Copy each of the lines below word for word, changing nothing.

### Records
○ ○ ○ ○

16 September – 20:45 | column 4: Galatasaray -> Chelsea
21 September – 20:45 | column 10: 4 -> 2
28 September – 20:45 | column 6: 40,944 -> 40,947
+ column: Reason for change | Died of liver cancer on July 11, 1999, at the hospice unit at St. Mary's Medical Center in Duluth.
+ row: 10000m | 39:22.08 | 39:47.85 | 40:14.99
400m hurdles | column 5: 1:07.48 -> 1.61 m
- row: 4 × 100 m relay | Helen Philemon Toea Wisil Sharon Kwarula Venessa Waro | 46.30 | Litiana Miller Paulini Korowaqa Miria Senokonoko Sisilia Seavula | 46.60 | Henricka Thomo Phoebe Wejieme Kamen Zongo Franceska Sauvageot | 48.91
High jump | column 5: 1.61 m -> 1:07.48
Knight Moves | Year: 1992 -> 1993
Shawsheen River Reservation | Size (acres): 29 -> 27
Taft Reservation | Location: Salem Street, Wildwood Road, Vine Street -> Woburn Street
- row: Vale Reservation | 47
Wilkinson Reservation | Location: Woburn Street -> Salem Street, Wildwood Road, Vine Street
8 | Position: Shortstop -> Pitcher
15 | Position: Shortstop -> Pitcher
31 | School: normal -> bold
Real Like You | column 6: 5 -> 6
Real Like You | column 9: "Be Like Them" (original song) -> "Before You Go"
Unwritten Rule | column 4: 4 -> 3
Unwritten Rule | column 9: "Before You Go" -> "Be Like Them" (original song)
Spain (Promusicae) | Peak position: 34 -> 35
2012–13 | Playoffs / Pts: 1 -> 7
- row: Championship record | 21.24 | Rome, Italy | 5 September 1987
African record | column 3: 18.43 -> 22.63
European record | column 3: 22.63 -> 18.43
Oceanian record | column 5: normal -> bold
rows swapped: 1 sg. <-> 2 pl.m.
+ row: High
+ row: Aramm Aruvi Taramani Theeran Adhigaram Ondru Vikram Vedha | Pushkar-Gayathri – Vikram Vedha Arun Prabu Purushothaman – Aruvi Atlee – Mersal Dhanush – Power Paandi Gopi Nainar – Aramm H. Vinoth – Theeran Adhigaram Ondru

○ ○ ○ ○

### Answer to this problem
16 September – 20:45 | column 4: Galatasaray -> Chelsea
21 September – 20:45 | column 10: 4 -> 2
28 September – 20:45 | column 6: 40,944 -> 40,947
+ column: Reason for change | Died of liver cancer on July 11, 1999, at the hospice unit at St. Mary's Medical Center in Duluth.
+ row: 10000m | 39:22.08 | 39:47.85 | 40:14.99
400m hurdles | column 5: 1:07.48 -> 1.61 m
- row: 4 × 100 m relay | Helen Philemon Toea Wisil Sharon Kwarula Venessa Waro | 46.30 | Litiana Miller Paulini Korowaqa Miria Senokonoko Sisilia Seavula | 46.60 | Henricka Thomo Phoebe Wejieme Kamen Zongo Franceska Sauvageot | 48.91
High jump | column 5: 1.61 m -> 1:07.48
Knight Moves | Year: 1992 -> 1993
Shawsheen River Reservation | Size (acres): 29 -> 27
Taft Reservation | Location: Salem Street, Wildwood Road, Vine Street -> Woburn Street
- row: Vale Reservation | 47
Wilkinson Reservation | Location: Woburn Street -> Salem Street, Wildwood Road, Vine Street
8 | Position: Shortstop -> Pitcher
15 | Position: Shortstop -> Pitcher
31 | School: normal -> bold
Real Like You | column 6: 5 -> 6
Real Like You | column 9: "Be Like Them" (original song) -> "Before You Go"
Unwritten Rule | column 4: 4 -> 3
Unwritten Rule | column 9: "Before You Go" -> "Be Like Them" (original song)
Spain (Promusicae) | Peak position: 34 -> 35
2012–13 | Playoffs / Pts: 1 -> 7
- row: Championship record | 21.24 | Rome, Italy | 5 September 1987
African record | column 3: 18.43 -> 22.63
European record | column 3: 22.63 -> 18.43
Oceanian record | column 5: normal -> bold
rows swapped: 1 sg. <-> 2 pl.m.
+ row: High
+ row: Aramm Aruvi Taramani Theeran Adhigaram Ondru Vikram Vedha | Pushkar-Gayathri – Vikram Vedha Arun Prabu Purushothaman – Aruvi Atlee – Mersal Dhanush – Power Paandi Gopi Nainar – Aramm H. Vinoth – Theeran Adhigaram Ondru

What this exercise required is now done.